Sono solo 300mila le anime di un’Islanda che, assegnando a Johanna Sigurdardottir l’incarico di formare il prossimo governo, impartisce un’importante lezione di senso civico al mondo della politica globale. Ex-Ministro degli Affari Sociali e ben tre volte Presidente in Parlamento, è la prima donna premier dichiaratamente lesbica della storia della politica mondiale.
Dopo il collasso bancario, quello della borsa e la conseguente impennata del debito estero, nell’isola si assiste al crollo della pubblica fiducia nei confronti dell’intero scenario politico islandese. E dall’ondata di proteste, coronata con le dimissioni del conservatore Geir Haarde, l’unica a salvarsi è proprio “Santa Johanna”. Il suo passato di politiche sociali a favore d’anziani, disabili e di tutte le minoranze bisognose, la rende candidata ideale, a “scortare” il paese fino alle elezioni anticipate d’aprile. Così, il Presidente della Repubblica, Olafur Ragnar Grimsson, interpretando i desideri di un popolo che la reclama al 73%, le affida il compito di sollevare la nazione e consegnarla nelle mani di un nuovo governo costituito da verdi e socialdemocratici.
La sua intenzione, fa sapere Johanna, è di lasciarsi ispirare dai valori sociali che da sempre la contraddistinguono, gli unici in grado di sistemare le falle, economiche e morali, ereditate dalla conduzione precedente. Per prima cosa nomina Steingrum Sigfussion, leader della coalizione Verdi-Socialdemocratici, ministro delle finanze. Poi annuncia di voler sostituire il governatore della Banca Centrale, considerato colpevole (insieme a Haarde) del tracollo della Corona, della nazionalizzazione dei tre gruppi bancari principali e della conseguente stretta su pensioni e risparmi, responsabile della rivolta cittadina.

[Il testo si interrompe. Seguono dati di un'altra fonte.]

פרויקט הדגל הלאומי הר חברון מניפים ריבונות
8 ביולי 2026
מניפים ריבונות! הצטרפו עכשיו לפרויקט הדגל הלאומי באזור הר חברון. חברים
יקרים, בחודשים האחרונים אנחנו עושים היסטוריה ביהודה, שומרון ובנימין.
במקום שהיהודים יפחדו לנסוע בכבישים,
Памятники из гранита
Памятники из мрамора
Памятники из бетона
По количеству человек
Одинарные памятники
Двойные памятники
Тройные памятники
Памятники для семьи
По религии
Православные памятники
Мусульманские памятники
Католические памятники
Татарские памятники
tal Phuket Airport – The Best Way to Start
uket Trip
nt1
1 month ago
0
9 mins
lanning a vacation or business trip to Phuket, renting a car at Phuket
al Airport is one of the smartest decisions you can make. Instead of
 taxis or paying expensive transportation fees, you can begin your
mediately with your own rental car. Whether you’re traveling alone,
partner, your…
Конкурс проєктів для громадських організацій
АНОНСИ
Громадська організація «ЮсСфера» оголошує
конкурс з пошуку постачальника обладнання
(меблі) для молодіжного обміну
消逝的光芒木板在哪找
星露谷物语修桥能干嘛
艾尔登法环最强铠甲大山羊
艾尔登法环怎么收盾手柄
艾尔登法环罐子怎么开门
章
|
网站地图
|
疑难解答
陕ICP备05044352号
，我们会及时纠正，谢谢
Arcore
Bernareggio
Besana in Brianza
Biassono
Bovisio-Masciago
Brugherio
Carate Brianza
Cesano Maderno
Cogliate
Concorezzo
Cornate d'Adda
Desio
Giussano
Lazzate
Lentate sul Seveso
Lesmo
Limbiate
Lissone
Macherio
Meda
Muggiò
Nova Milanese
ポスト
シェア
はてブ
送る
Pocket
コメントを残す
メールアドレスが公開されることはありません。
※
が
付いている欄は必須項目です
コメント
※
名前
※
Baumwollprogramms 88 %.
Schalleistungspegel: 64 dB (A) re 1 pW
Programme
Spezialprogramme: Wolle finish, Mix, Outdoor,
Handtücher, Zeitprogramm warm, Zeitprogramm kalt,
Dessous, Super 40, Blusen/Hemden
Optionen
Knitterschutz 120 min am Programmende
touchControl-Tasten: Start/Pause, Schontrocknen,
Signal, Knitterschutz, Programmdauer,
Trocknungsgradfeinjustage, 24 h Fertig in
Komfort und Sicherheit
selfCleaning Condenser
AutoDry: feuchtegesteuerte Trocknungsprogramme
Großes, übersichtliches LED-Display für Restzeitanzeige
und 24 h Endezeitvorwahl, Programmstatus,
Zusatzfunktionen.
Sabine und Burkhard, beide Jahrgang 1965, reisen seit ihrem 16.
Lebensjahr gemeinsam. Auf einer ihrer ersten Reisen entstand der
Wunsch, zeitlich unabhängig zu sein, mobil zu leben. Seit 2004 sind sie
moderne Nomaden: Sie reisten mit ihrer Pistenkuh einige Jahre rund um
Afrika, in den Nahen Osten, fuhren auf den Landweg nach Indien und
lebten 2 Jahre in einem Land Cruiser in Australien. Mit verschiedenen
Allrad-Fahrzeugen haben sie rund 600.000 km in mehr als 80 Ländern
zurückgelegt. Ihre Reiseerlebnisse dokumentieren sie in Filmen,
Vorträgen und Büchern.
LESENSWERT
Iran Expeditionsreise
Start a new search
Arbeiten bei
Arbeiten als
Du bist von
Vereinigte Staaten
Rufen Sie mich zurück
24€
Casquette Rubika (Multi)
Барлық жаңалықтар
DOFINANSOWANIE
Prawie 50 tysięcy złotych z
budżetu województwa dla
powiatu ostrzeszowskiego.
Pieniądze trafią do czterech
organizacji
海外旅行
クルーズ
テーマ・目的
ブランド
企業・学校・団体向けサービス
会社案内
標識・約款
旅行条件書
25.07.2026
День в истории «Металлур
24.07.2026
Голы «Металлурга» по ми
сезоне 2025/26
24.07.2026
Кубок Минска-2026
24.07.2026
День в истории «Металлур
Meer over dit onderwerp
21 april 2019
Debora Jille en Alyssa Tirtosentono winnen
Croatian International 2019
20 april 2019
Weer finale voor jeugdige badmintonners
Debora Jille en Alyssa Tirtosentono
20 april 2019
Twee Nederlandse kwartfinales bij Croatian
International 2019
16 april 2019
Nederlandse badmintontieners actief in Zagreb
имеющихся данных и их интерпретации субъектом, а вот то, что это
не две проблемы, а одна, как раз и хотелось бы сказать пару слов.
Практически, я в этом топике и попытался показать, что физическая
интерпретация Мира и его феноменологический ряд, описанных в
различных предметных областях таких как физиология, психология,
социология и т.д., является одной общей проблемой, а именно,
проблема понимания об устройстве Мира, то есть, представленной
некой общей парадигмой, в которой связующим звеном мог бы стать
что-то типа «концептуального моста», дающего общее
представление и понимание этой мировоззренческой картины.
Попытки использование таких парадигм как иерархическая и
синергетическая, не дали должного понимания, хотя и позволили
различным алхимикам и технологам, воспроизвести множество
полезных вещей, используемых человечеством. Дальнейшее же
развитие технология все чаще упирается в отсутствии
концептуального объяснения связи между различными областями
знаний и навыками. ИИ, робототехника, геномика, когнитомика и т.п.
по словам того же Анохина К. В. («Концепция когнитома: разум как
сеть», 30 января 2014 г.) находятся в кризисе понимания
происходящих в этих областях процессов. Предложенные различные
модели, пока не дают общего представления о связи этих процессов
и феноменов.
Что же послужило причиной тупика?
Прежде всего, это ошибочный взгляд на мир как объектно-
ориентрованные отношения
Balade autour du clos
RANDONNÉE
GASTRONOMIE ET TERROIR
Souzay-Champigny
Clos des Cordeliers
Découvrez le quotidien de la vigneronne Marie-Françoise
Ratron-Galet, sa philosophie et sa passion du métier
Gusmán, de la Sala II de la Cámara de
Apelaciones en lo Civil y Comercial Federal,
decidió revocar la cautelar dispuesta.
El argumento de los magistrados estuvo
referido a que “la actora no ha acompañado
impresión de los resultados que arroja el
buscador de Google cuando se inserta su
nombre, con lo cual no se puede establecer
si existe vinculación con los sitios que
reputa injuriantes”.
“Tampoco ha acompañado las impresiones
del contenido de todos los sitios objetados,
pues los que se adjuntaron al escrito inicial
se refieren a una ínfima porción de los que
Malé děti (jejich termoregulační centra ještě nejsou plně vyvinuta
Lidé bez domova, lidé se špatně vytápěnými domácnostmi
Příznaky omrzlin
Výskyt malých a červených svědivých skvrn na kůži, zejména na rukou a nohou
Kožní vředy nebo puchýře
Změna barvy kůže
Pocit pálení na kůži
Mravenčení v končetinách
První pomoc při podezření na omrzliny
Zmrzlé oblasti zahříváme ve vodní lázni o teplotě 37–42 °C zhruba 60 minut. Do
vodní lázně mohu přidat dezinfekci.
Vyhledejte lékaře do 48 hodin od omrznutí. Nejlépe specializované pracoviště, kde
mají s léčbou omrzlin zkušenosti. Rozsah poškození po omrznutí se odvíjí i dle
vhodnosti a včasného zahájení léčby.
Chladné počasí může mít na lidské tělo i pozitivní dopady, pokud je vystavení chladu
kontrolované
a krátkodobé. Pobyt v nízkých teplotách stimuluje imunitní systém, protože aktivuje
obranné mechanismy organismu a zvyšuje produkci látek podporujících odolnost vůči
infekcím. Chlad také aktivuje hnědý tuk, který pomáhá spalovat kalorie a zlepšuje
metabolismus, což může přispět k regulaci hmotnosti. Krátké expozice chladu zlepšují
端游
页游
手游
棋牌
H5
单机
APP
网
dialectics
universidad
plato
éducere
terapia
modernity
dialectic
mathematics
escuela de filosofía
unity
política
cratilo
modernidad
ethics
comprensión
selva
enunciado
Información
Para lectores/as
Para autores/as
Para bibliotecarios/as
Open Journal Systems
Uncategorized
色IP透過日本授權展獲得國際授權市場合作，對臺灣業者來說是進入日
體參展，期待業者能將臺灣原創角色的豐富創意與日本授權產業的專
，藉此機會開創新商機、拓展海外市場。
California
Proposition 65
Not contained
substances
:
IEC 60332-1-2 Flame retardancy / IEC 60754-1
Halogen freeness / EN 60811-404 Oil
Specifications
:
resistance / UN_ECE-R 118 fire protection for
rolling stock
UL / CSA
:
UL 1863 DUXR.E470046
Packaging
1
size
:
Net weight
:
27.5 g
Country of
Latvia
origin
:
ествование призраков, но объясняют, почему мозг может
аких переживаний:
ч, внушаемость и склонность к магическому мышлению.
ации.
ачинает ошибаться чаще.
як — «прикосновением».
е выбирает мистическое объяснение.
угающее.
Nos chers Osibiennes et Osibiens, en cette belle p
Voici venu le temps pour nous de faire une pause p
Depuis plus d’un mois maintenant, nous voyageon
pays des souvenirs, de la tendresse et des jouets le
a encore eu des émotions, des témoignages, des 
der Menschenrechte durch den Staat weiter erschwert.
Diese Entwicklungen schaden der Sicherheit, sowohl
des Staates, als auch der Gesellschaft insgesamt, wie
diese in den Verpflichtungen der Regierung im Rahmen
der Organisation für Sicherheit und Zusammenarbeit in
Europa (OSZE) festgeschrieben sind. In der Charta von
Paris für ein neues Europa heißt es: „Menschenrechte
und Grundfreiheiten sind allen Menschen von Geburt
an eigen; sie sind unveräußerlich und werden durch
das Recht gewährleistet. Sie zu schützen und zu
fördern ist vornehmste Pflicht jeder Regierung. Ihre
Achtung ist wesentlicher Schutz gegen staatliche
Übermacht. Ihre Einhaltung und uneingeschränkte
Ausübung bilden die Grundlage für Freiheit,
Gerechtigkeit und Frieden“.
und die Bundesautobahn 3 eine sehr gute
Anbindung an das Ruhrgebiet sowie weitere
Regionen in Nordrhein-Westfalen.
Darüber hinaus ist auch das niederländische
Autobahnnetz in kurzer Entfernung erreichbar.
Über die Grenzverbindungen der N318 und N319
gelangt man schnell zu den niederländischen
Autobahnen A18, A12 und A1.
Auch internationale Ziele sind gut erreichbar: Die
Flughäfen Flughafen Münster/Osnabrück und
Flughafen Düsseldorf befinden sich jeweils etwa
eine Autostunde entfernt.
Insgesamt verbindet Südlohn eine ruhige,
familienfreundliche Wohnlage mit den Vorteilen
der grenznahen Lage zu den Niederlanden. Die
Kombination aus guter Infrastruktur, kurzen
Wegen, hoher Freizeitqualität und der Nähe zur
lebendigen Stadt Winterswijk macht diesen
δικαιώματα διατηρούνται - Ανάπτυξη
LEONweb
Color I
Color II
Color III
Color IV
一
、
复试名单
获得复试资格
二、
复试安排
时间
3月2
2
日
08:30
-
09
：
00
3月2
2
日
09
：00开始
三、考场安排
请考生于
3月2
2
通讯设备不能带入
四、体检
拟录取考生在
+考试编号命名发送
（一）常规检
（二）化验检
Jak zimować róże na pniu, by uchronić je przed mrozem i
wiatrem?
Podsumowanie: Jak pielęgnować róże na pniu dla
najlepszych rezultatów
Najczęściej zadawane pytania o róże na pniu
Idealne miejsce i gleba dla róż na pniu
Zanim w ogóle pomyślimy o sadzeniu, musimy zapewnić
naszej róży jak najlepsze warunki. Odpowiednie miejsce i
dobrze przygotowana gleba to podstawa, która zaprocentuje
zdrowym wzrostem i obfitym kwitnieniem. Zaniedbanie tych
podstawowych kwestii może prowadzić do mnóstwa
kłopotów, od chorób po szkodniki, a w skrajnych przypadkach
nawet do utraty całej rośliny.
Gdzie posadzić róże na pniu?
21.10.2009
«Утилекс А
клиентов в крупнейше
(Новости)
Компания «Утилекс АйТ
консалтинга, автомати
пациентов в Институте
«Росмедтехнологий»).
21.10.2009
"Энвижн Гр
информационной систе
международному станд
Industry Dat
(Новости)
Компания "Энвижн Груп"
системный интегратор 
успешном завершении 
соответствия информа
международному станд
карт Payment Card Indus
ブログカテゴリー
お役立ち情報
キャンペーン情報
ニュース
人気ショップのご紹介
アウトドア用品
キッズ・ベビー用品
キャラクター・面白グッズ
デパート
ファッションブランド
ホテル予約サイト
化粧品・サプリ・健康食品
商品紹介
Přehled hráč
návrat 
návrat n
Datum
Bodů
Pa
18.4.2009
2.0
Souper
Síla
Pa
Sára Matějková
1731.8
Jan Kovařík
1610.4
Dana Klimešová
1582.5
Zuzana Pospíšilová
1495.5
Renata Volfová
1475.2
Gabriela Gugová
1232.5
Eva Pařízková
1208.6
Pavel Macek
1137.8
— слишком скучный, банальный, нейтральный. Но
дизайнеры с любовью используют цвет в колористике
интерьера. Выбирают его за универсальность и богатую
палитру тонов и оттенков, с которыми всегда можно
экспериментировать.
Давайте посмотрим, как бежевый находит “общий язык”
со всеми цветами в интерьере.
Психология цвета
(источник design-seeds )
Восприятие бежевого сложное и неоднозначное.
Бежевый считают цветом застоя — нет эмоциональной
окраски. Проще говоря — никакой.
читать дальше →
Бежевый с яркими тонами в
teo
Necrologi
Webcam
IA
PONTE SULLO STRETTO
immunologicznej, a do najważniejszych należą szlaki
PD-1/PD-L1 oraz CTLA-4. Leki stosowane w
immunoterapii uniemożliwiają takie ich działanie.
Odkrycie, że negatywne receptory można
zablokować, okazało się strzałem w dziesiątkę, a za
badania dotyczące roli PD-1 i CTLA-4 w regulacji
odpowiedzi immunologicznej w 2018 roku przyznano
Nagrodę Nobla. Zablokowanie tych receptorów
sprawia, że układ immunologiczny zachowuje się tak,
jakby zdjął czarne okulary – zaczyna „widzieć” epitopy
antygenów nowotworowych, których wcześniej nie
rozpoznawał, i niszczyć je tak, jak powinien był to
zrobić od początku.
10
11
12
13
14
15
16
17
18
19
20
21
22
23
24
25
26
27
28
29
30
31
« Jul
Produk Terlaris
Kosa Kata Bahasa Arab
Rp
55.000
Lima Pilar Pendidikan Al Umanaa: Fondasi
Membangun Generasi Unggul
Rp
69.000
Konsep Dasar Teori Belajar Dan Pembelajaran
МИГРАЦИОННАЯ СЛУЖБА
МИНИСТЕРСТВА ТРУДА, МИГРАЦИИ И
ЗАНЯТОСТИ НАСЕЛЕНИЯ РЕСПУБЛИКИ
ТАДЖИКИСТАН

66enne, madre di due figli avuti da un precedente matrimonio e dal 2002 legata ufficialmente alla giornalista Jonina Leosdottir, Johanna è protagonista di un evento storico per l’intero movimento omosessuale mondiale. Un vento nuovo, che soffia contro il muro del pregiudizio, creando un’altra breccia, da aggiungere a quella del tornado Obama. E sullo sfondo cinematografico di “Milk” (Gus Van Sant, ‘08), che riporta in auge la figura del primo politico statunitense apertamente gay (poi assassinato nel ’78 per mano di un omofono) ci si accorge che dagli eroici ’70 la storia del costume sociale realizza oggi le speranze più inconfessabili dei pionieri di allora. Ma se un tempo queste generavano paura, oggi non possono che accrescere l’entusiasmo che accompagna il graduale ed atteso cambiamento. E che forse spingerà l’Islanda, insieme alla sua mentalità civile, ad entrare entro due anni nel variegato crogiuolo di Eurolandia.